Project

General

Profile

Task #2134

assess whether Jenkins is testing multi-rank runs appropriately

Added by Mark Abraham over 2 years ago. Updated over 1 year ago.

Status:
Closed
Priority:
Normal
Assignee:
-
Category:
testing
Target version:
Difficulty:
uncategorized
Close

Description

Recent bugs (e.g. #2131 and #2105) suggest that testing of multi-rank mdrun, or -npme > 0 is not occurring appropriately.


Related issues

Related to GROMACS - Bug #2131: mdrun hangs upon "-nsteps " or "-maxh" trigger with more than 20 MPI processesClosed
Related to GROMACS - Bug #2105: multi-domain rerun brokenClosed
Related to GROMACS - Bug #2164: SIMD sqrt in double-precision build does not work correctlyClosed

Associated revisions

Revision 498a4235 (diff)
Added by Mark Abraham over 2 years ago

Limit small essentialdynamics tests to one rank

These systems are tiny, so running a single rank is all that makes sense.
The flooding systems are reasonable for normal DD.

This should help re-implement MPMD releng support.

Refs #2134

Change-Id: Id52f271d91e98f732384640a01b0db728d9a2da1

Revision 877e93df (diff)
Added by Mark Abraham over 2 years ago

Propose a post-submit matrix

A recent bug would have been prevented if some testing of
separate PME ranks had been occuring.

Extended gromacs.py to permit regressiontests to run
with separate PME ranks, and/or designated numbers of
ranks, or GPU ids.

Quieted some newly exposed warnings.

Documented more of the reasoning behind matrix choices, to help us
maintain better. Noted various TODOs for better testing coverage.

Refs #2134

Change-Id: Ib9828ca769d7a446c61fb8bb7a68128a38991aba

Revision a2051ce4 (diff)
Added by Mark Abraham about 2 years ago

Resolve TODO for specifying npme

This meant that the pre- and post-submit matrix configs with npme=1
were not actually testing the intended MPMD path.

**ENTRIES PROVIDED**
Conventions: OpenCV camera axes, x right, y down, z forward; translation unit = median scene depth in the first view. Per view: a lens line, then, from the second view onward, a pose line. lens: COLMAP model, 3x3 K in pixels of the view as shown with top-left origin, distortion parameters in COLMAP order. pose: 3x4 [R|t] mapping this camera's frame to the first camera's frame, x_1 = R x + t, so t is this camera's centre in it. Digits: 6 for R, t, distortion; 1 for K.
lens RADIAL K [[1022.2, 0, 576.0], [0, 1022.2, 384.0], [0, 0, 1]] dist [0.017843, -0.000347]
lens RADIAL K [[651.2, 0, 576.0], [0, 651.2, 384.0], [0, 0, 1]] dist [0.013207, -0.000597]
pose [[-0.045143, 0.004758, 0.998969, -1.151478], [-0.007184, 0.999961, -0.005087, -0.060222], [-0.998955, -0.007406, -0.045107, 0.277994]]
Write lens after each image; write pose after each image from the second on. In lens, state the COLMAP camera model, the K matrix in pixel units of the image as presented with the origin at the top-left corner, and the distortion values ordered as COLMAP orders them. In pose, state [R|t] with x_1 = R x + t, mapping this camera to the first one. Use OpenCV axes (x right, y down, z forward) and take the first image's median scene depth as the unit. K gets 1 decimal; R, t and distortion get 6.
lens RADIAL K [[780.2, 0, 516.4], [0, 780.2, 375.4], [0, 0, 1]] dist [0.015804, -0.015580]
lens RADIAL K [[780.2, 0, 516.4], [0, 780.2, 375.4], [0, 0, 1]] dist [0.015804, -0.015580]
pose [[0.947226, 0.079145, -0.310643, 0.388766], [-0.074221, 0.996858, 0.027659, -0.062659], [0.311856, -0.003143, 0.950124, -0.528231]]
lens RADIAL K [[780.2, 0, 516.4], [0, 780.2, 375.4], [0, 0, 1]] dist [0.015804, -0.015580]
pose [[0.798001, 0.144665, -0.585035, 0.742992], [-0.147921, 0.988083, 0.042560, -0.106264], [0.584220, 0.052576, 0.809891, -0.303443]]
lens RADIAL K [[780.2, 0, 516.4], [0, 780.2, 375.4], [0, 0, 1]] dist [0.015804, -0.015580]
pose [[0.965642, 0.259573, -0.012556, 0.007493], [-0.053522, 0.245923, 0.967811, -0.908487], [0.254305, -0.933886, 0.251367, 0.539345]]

**WORK REQUIRED**
Recast the paragraph in the task page on multi-rank testing that begins "Extended gromacs.py" as a brief bulleted list that keeps its main facts. Work only from the task page on multi-rank testing.

**WRITTEN SOLUTION**
gromacs.py was extended so that regressiontests can run with:
- separate PME ranks
- designated numbers of ranks
- GPU ids